Circa 30 progetti di 18 Paesi si sono aggiudicati i Premi europei per il patrimonio 2026 assegnati da Europa Nostra.
"Dalla pionieristica prevenzione dei rischi basata sull'intelligenza artificiale alla formazione pratica sulle tecniche di costruzione tradizionali, questi progetti dimostrano che il patrimonio non riguarda solo il passato, ma è una forza viva per il progresso", ha dichiarato Glenn Micallef, Commissario europeo per l'Equità intergenerazionale, i giovani, la cultura e lo sport.
La presidente di Europa Nostra Cecilia Bartoli ha dichiarato che in un mondo segnato da conflitti, tensioni geopolitiche e cambiamenti tecnologici, "la necessità di difendere ciò che ci unisce è diventata più urgente e importante che mai".
La cerimonia di premiazione si terrà il 28 maggio a Nicosia, Cipro.
Cinque categorie
I progetti erano in gara in cinque categorie, che spaziavano dalla conservazione e dal riuso adattativo alla ricerca, all'istruzione e alla sensibilizzazione.
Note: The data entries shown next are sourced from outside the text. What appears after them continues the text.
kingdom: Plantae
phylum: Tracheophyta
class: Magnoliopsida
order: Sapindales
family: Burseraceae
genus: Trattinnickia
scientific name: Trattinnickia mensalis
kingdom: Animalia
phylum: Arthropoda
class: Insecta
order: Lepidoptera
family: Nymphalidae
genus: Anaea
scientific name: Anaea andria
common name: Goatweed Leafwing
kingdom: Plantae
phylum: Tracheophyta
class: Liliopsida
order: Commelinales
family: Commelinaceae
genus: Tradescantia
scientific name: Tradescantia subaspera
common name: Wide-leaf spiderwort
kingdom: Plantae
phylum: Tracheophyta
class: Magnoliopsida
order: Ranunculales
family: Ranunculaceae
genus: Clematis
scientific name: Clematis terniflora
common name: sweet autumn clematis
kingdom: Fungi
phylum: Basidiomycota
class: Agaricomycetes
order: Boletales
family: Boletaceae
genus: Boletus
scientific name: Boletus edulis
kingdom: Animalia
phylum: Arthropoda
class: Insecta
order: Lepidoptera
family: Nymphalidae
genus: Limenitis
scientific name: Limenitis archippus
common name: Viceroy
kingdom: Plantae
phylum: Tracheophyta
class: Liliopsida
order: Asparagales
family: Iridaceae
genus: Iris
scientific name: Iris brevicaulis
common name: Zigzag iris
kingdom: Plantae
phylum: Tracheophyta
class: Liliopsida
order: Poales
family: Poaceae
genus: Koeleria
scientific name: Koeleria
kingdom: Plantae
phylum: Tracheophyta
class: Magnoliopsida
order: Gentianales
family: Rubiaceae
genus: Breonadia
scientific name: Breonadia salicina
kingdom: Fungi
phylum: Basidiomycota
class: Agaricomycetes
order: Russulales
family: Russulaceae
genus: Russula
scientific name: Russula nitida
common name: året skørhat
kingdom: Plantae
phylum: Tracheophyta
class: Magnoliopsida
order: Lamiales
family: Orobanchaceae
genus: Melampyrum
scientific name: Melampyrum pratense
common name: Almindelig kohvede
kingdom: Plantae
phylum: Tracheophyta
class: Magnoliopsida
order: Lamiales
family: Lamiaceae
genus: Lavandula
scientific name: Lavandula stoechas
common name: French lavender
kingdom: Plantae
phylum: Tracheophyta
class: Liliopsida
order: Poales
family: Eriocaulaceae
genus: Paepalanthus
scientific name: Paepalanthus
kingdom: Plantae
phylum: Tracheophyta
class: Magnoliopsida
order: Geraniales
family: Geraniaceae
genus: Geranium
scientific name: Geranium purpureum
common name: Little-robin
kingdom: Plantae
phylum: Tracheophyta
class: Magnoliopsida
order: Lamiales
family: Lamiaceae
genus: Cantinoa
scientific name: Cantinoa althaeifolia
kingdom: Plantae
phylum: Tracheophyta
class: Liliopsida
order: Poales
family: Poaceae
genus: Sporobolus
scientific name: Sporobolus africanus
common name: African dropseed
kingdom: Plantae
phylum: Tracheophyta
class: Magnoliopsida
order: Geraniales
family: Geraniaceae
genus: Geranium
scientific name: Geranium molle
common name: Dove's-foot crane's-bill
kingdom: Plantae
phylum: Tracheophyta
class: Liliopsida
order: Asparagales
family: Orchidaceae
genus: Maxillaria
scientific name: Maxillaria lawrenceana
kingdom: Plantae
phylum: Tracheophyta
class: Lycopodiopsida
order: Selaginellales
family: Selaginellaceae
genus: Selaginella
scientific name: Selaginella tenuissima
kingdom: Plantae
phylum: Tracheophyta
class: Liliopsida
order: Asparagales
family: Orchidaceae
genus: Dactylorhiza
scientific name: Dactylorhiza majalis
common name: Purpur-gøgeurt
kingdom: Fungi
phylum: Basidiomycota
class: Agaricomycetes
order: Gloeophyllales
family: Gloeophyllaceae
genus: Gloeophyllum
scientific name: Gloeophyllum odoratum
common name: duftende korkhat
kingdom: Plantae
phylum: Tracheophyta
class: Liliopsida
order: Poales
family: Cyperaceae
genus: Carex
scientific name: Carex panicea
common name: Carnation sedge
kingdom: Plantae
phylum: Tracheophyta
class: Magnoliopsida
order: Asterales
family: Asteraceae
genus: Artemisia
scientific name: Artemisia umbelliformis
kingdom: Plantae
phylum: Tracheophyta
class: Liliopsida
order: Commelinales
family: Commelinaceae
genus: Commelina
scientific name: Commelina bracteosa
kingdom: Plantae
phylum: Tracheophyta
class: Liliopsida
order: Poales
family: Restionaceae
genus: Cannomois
In Italia, il progetto DumBO ha trasformato un ex scalo ferroviario di Bologna in un polo culturale.
Il progetto di ricerca Cypriot Fiddler ha documentato le storie di vita di alcuni degli ultimi musicisti tradizionali greco-ciprioti e turco-ciprioti ancora in vita.
In Montenegro, il progetto Pacijenca ha fatto rivivere la quasi estinta tradizione del merletto Dobrota.
In Francia e in Belgio, il progetto Gardens of Peace ha creato giardini pubblici contemporanei lungo la linea del fronte della Prima guerra mondiale per ripensare il modo in cui gli europei ricordano il conflitto.
Il National Trust for Malta protegge il patrimonio dell'isola dal 1965, poco dopo l'indipendenza del Paese.
I sostenitori del patrimonio possono votare online per il Public Choice Award 2026 fino al 12 maggio.